Warner received nearly $2.5 million in the first quarter of 2008 compared to Jim Gilmore’s nearly $400,000 and Del. Robert G. Marshall’s $51,770, ac-cording to Federal Election Commission filings that were due Tuesday.
Warner has raised $6.3 million and spent nearly $2 million since he declared his candidacy in September, leaving him nearly $4.4 million on hand seven months before the November election.
Gilmore, who announced his candidacy in November, has raised almost $750,000 since and spent nearly $539,000, giving him $208,000 on hand, said longtime Gilmore adviser Dick Leggitt.

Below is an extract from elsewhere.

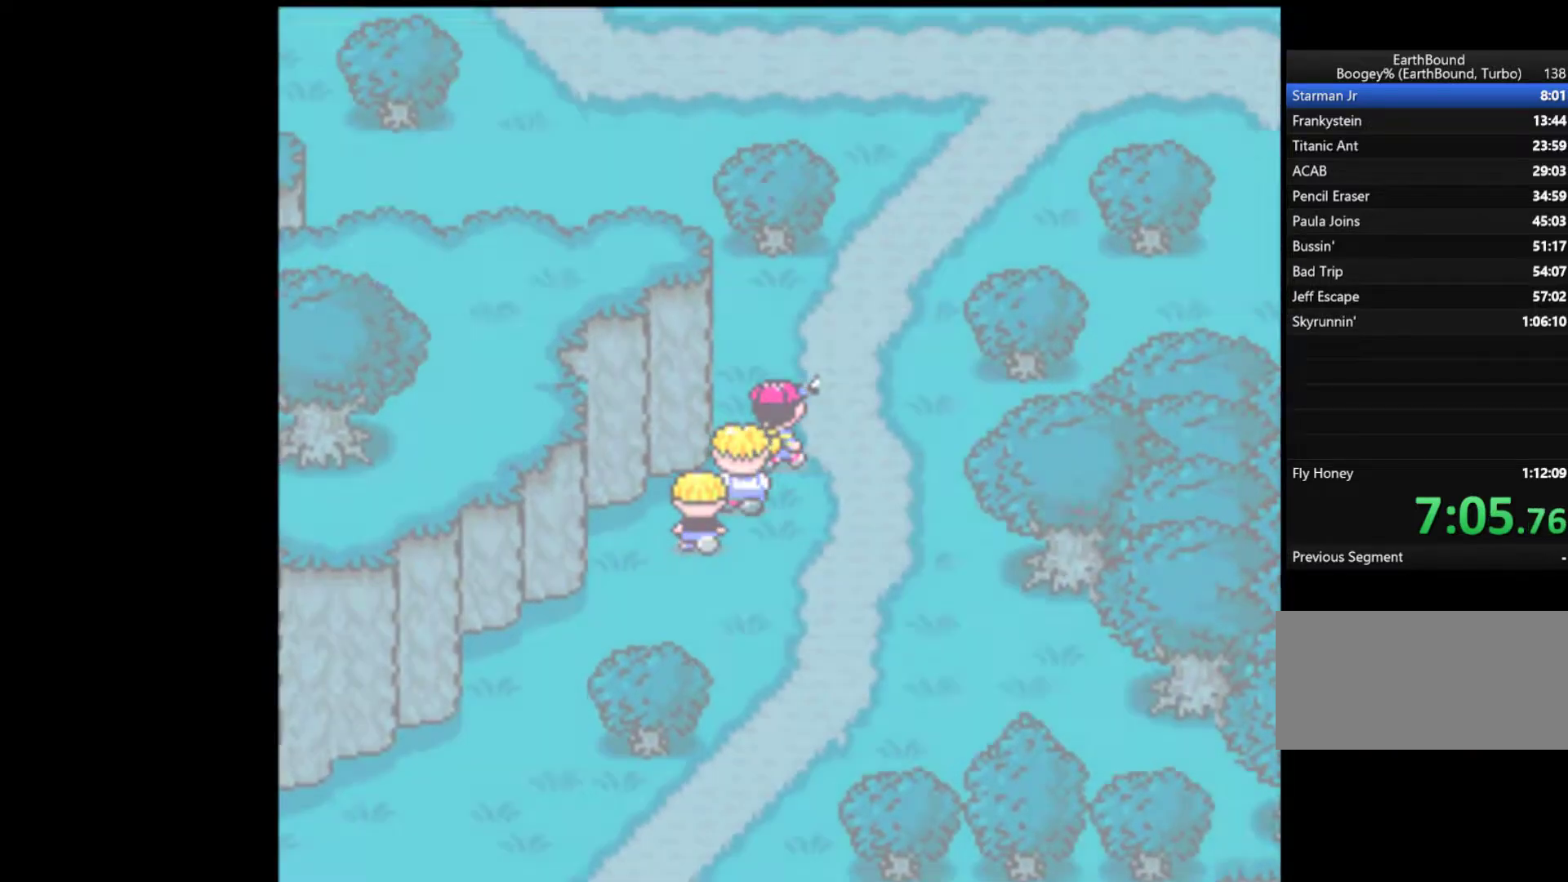
{"buttons": [], "events": [[217, "A", "down"], [250, "DPAD_UP", "up"], [317, "DPAD_RIGHT", "up"], [350, "A", "up"], [417, "A", "down"], [483, "A", "up"]]}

Warner, a multimillionaire investor, succeeded Gilmore as governor in 2002. The two men have an icy relationship, setting up a potentially bitter battle to succeed Republican Sen. John W. Warner.
The senator and Mark Warner are not related.
Leggitt said Warner’s fundraising edge won’t ensure him victory.
“Y’all need to remember that two years ago at this time, (then-Sen.) George Allen had $7 million on hand to $200,000 for Jim Webb,’’ Leggitt noted, a reference to Webb’s 2006 upset of the Republican ex-governor. Allen, however, had served a full Senate term and had chaired the National Republican Senate Committee; Webb didn’t declare his candidacy until February of 2006.
Gilmore, a lawyer, is also a former state attorney general and Republican National Committee chairman.
Marshall, an underdog who began his nomination fight with Gilmore on Jan. 7, spent $32,367 by the March 31 end of the reporting period. He had $19,403 on hand.
Marshall, the General Assembly’s most outspoken abortion and gay rights opponent, is asking religious conservatives to make him competitive when the nomination is decided at the GOP state convention on May 31.
An independent candidate, Gail Parker, filed petitions to run at the end of March. In 2006, she ran on a platform of establishing a statewide passenger train network and got about 1 percent of the vote.